Following the first Phase 3 study of HyBryte for the treatment of CTCL, the FDA and the EMA indicated that they would require a second successful Phase 3 trial to support marketing approval. With agreement from the EMA on the key design components, the second, confirmatory study, called FLASH2, is expected to be initiated before the end of 2024. This study is a randomized, double-blind, placebo-controlled, multicenter study that will enroll approximately 80 subjects with early-stage CTCL. The FLASH2 study replicates the double-blind, placebo-controlled design used in the first successful Phase 3 FLASH study that consisted of three 6-week treatment cycles (18 weeks total), with the primary efficacy assessment occurring at the end of the initial 6-week double-blind, placebo-controlled treatment cycle (Cycle 1). However, this second study extends the double-blind, placebo-controlled assessment to 18 weeks of continuous treatment (no "between-Cycle" treatment breaks) with the primary endpoint assessment occurring at the end of the 18-week timepoint. In the first Phase 3 study, a treatment response of 49% (p<0.0001 vs patients receiving placebo in Cycle 1) was observed in patients completing 18 weeks (3 cycles) of therapy. In this second study, all important clinical study design components remain the same as in the first FLASH study, including the primary endpoint and key inclusion-exclusion criteria. The extended treatment for a continuous 18 weeks in a single cycle is expected to statistically demonstrate HyBryte’s increased effect over a more prolonged, "real world" treatment course.
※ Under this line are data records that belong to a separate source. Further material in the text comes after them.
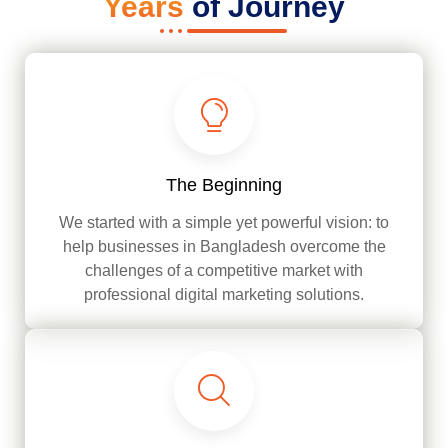
Years
of Journey
The Beginning
We started with a simple yet powerful vision: to
help businesses in Bangladesh overcome the
challenges of a competitive market with
professional digital marketing solutions.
Given the extensive engagement with the CTCL community, the esteemed Medical Advisory Board and the previous trial experience with this disease, accelerated enrollment in support of this study is anticipated, including the potential to enroll previously identified and treated HyBryte patients from the FLASH study. Discussions with the FDA on an appropriate study design remain ongoing. While collaborative, the agency has expressed a preference for a longer duration comparative study over a placebo-controlled trial. Given the shorter time to potential commercial revenue and the similar trial design to the first FLASH study afforded by the EMA accepted protocol, this study will be initiated. At the same time, discussions with the FDA will continue on potential modifications to the development path to adequately address their feedback.
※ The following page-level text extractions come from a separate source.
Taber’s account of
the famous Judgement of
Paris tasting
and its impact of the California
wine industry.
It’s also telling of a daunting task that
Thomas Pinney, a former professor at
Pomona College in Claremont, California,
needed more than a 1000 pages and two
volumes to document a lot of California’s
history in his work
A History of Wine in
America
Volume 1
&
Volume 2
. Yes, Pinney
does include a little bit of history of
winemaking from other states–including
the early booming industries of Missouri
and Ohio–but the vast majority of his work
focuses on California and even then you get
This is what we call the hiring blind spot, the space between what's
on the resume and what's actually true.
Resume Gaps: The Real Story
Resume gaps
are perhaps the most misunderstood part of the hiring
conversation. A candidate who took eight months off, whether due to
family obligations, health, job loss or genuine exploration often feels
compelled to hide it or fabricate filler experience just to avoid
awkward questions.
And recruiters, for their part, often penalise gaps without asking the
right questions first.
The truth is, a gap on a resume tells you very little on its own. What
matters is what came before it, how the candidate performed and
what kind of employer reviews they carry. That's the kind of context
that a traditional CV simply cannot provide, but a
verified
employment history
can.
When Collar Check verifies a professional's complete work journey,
In addition, the FDA awarded an Orphan Products Development grant to support the evaluation of HyBryte for expanded treatment in patients with early-stage CTCL, including in the home use setting. The grant, totaling $2.6 million over 4 years, was awarded to the University of Pennsylvania that was a leading enroller in the Phase 3 FLASH study.
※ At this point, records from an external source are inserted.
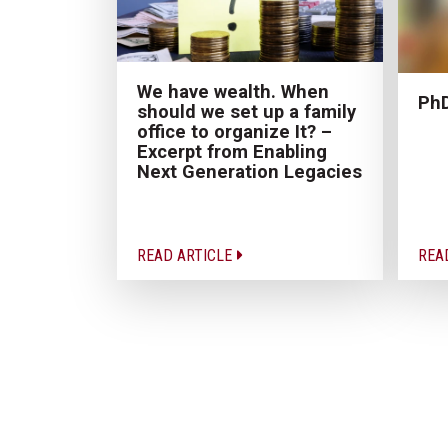
We have wealth. When
PhD
should we set up a family
office to organize It? –
Excerpt from Enabling
Next Generation Legacies
READ ARTICLE
REA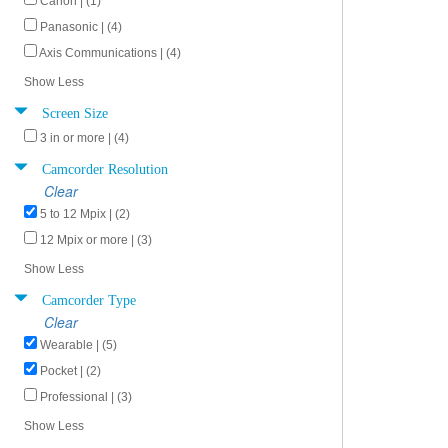
Canon | (1)
Panasonic | (4)
Axis Communications | (4)
Show Less
Screen Size
3 in or more | (4)
Camcorder Resolution
Clear
5 to 12 Mpix | (2)
12 Mpix or more | (3)
Show Less
Camcorder Type
Clear
Wearable | (5)
Pocket | (2)
Professional | (3)
Show Less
About Cutaneous T-Cell Lymphoma (CTCL)

CTCL is a class of non-Hodgkin’s lymphoma (NHL), a type of cancer of the white blood cells that are an integral part of the immune system. Unlike most NHLs which generally involve B-cell lymphocytes (involved in producing antibodies), CTCL is caused by an expansion of malignant T-cell lymphocytes (involved in cell-mediated immunity) normally programmed to migrate to the skin. These malignant cells migrate to the skin where they form various lesions, typically beginning as patches and may progress to raised plaques and tumors. Mortality is related to the stage of CTCL, with median survival generally ranging from about 12 years in the early stages to only 2.5 years when the disease has advanced. There is currently no cure for CTCL. Typically, CTCL lesions are treated and regress but usually return either in the same part of the body or in new areas.

CTCL constitutes a rare group of NHLs, occurring in about 4% of the more than 1.7 million individuals living with the disease in the United States and Europe (European Union and United Kingdom). It is estimated, based upon review of historic published studies and reports and an interpolation of data on the incidence of CTCL that it affects approximately 31,000 individuals in the U.S. (based on SEER data, with approximately 3,200 new cases seen annually) and approximately 38,000 individuals in Europe (based on ECIS prevalence estimates, with approximately 3,800 new cases annually).